### [Job]
Could you rewrite every line of the data below, putting "Iriri" wherever "Xingu" appears and changing nothing else?

### [Given data]
=== Begin Enclosure ===
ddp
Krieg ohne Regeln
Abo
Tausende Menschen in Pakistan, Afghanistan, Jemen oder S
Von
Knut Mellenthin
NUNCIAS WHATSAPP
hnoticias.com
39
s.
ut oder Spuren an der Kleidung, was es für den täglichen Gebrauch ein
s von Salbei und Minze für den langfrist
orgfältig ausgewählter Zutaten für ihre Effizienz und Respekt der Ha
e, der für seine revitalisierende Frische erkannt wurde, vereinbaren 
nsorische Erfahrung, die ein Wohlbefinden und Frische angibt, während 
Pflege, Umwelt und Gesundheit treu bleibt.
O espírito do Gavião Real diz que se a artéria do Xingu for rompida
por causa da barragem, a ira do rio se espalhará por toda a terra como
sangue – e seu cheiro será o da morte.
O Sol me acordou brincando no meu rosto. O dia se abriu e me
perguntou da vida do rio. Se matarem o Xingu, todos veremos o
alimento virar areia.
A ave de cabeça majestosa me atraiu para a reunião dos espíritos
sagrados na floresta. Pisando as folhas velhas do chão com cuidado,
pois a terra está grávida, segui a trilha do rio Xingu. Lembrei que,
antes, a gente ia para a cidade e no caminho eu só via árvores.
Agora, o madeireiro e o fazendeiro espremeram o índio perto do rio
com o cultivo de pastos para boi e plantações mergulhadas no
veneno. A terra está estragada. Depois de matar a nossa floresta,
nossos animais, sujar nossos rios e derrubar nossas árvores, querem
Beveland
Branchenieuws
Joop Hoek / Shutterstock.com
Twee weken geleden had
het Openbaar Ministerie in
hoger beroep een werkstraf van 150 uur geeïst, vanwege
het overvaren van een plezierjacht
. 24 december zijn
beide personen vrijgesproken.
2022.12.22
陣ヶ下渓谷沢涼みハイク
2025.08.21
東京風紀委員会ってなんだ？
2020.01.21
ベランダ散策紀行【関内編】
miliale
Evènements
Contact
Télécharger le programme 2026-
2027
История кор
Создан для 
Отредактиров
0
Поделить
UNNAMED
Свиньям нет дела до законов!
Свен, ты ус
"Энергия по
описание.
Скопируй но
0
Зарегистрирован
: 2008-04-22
=== End Enclosure ===
### [Task output]
ddp
Krieg ohne Regeln
Abo
Tausende Menschen in Pakistan, Afghanistan, Jemen oder S
Von
Knut Mellenthin
NUNCIAS WHATSAPP
hnoticias.com
39
s.
ut oder Spuren an der Kleidung, was es für den täglichen Gebrauch ein
s von Salbei und Minze für den langfrist
orgfältig ausgewählter Zutaten für ihre Effizienz und Respekt der Ha
e, der für seine revitalisierende Frische erkannt wurde, vereinbaren 
nsorische Erfahrung, die ein Wohlbefinden und Frische angibt, während 
Pflege, Umwelt und Gesundheit treu bleibt.
O espírito do Gavião Real diz que se a artéria do Iriri for rompida
por causa da barragem, a ira do rio se espalhará por toda a terra como
sangue – e seu cheiro será o da morte.
O Sol me acordou brincando no meu rosto. O dia se abriu e me
perguntou da vida do rio. Se matarem o Iriri, todos veremos o
alimento virar areia.
A ave de cabeça majestosa me atraiu para a reunião dos espíritos
sagrados na floresta. Pisando as folhas velhas do chão com cuidado,
pois a terra está grávida, segui a trilha do rio Iriri. Lembrei que,
antes, a gente ia para a cidade e no caminho eu só via árvores.
Agora, o madeireiro e o fazendeiro espremeram o índio perto do rio
com o cultivo de pastos para boi e plantações mergulhadas no
veneno. A terra está estragada. Depois de matar a nossa floresta,
nossos animais, sujar nossos rios e derrubar nossas árvores, querem
Beveland
Branchenieuws
Joop Hoek / Shutterstock.com
Twee weken geleden had
het Openbaar Ministerie in
hoger beroep een werkstraf van 150 uur geeïst, vanwege
het overvaren van een plezierjacht
. 24 december zijn
beide personen vrijgesproken.
2022.12.22
陣ヶ下渓谷沢涼みハイク
2025.08.21
東京風紀委員会ってなんだ？
2020.01.21
ベランダ散策紀行【関内編】
miliale
Evènements
Contact
Télécharger le programme 2026-
2027
История кор
Создан для 
Отредактиров
0
Поделить
UNNAMED
Свиньям нет дела до законов!
Свен, ты ус
"Энергия по
описание.
Скопируй но
0
Зарегистрирован
: 2008-04-22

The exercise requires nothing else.